Vince Promuto

No. 65
- Position: Guard

Personal information
- Born: June 8, 1938 New York, New York, U.S.
- Died: June 1, 2021 (aged 82) Pompano Beach, Florida U.S.
- Listed height: 6 ft 1 in (1.85 m)
- Listed weight: 245 lb (111 kg)

Career information
- High school: Mount St. Michael (Bronx, New York)
- College: Holy Cross
- NFL draft: 1960 (4th round, 48th overall pick)
- AFL draft: 1960

Career history
- Washington Redskins (1960–1970);

Awards and highlights
- 2× Pro Bowl (1963, 1964); 80 Greatest Redskins; Washington Commanders Ring of Fame; Second-team All-Eastern (1959);

Career NFL statistics
- Games played: 130
- Games started: 113
- Fumble recoveries: 8
- Stats at Pro Football Reference

= Vince Promuto =

American football player (1938–2021)

Vincent Louis Promuto (June 8, 1938 – June 1, 2021) was an American professional football player who was a guard for the Washington Redskins (now Washington Commanders) in the National Football League (NFL). He was later a Drug Enforcement Administration official.

==Early life and college==
Promuto was born on June 8, 1938, in New York City, and grew up in the Pelham Bay section of The Bronx. He was a tough kid who was in a neighborhood gang in the 1950s.

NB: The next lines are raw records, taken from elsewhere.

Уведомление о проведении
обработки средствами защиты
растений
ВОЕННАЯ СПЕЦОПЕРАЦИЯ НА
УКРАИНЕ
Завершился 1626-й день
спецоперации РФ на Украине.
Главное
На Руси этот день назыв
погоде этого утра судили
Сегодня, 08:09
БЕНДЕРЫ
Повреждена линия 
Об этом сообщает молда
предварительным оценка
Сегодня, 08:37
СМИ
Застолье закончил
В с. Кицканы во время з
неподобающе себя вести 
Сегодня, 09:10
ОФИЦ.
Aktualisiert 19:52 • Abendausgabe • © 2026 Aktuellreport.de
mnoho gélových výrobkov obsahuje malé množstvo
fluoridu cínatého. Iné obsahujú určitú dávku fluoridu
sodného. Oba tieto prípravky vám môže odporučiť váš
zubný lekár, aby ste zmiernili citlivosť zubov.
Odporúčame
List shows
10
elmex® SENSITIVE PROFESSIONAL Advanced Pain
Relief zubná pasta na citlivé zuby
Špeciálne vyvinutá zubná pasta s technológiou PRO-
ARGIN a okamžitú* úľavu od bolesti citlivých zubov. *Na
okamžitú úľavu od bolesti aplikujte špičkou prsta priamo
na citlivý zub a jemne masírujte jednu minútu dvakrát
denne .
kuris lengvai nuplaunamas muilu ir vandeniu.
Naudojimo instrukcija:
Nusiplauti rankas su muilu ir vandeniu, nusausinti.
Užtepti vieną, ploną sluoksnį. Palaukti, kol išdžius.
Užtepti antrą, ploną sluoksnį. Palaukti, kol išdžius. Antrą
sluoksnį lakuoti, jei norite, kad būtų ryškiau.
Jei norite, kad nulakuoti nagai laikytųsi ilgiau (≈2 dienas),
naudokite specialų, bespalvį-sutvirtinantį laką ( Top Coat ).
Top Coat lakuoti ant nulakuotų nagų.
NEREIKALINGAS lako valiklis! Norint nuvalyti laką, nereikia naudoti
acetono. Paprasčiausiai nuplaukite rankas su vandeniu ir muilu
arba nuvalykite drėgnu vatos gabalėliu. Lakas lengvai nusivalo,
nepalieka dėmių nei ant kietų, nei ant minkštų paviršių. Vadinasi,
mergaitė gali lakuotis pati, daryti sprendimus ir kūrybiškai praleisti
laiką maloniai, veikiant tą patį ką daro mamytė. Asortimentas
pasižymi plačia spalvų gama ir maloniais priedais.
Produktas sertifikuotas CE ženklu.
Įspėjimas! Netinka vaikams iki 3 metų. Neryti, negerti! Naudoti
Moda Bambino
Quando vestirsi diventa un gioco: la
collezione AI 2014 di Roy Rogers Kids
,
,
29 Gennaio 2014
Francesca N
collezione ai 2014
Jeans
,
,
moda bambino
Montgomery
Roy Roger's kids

Promuto did not begin to play football until he was a high school junior at Mount St. Michael Academy. On November 14, 2024, he was posthumously inducted into the Mount St. Michael Academy Athletic Hall of Fame, joining NFL Hall of Famers Bill Polian and Art Donovan, among others. Donovan's and Promuto's NFL careers overlapped in 1960-1961, when Donovan was still a defensive tackle for the Baltimore Colts and Promuto an offensive lineman for Washington. Their teams met on September 25,1960 and November 26, 1961.

He played college football at the College of the Holy Cross. He was a starter from his sophomore through senior years. He was first-team All-New England and an honorable mention All-America as a senior. He once recovered eight fumbles in a single game, against rival Boston College. While at Holy Cross, Promuto also starred on the track team, graduating with the school shot put record.

In 1977, Promuto was inducted into the Holy Cross Varsity Club Hall of Fame. In 2010, he was an inaugural member of the Crusader Football Legends Ring of Honor in 2010.

==Professional football career==
Promuto was drafted by Washington in the fourth round of the 1960 NFL draft (the 48th overall pick). He played guard for Washington from 1960 to 1970. He played 130 games in his career, starting 113, all with Washington. He was a Pro Bowl selection in 1963 and 1964. He was a pass blocker for Hall of Fame quarterback Sonny Jurgenson.

In 1969, when the legendary Vince Lombardi became Washington's head coach for one season, Promuto was named a team captain. It was the team's first winning season (7-5-2) in 14 years. After George Allen became coach in 1971, he wanted Promuto to continue playing, but Promuto was not physically up to continuing his career, and retired.

In 1968, he received the Outstanding Redskin Award, and in 2002, he was named one of Washington's 70 greatest all-time players. In 2010, he was made a member of the Washington Commanders Ring of Fame.

== Legal, government and business career ==
Encouraged by team owner and prominent lawyer Edward Bennett Williams, Promuto attended American University Law School during his playing career, graduating with distinction. He was a law clerk for a federal judge and was an Assistant United States Attorney.

When the U.S. Drug Enforcement Agency (USDEA) was created, he became its first Director of Public Affairs. The USDEA terminated him in 1976, a decision he successfully appealed, winning an order of reinstatement, back pay, and clearing his record. The USDEA appealed that decision though it did reinstate him (while refusing him back pay). The case ultimately settled, with Promuto receiving his back pay, resigning (after his reinstatement), and withdrawing a Freedom of Information Act request for documents. He was leaving in any event, but wanted to clear his name first. Promuto eventually left the law and government altogether, to take over his father's sanitation business in the Bronx. He expanded the business significantly until it was acquired by Waste Management in the 1990s. He won the first bid in New York for moving waste by rail; thus, reducing truck emissions in the process.

== Retirement and death ==
Promuto moved to Ft. Lauderdale, Florida in 1992, after a successful business career. He and his wife owned a 90 ft yacht, and he became a licensed yacht captain.

He died of congestive heart failure on June 1, 2021, in Pompano Beach, Florida, one week before his 83rd birthday.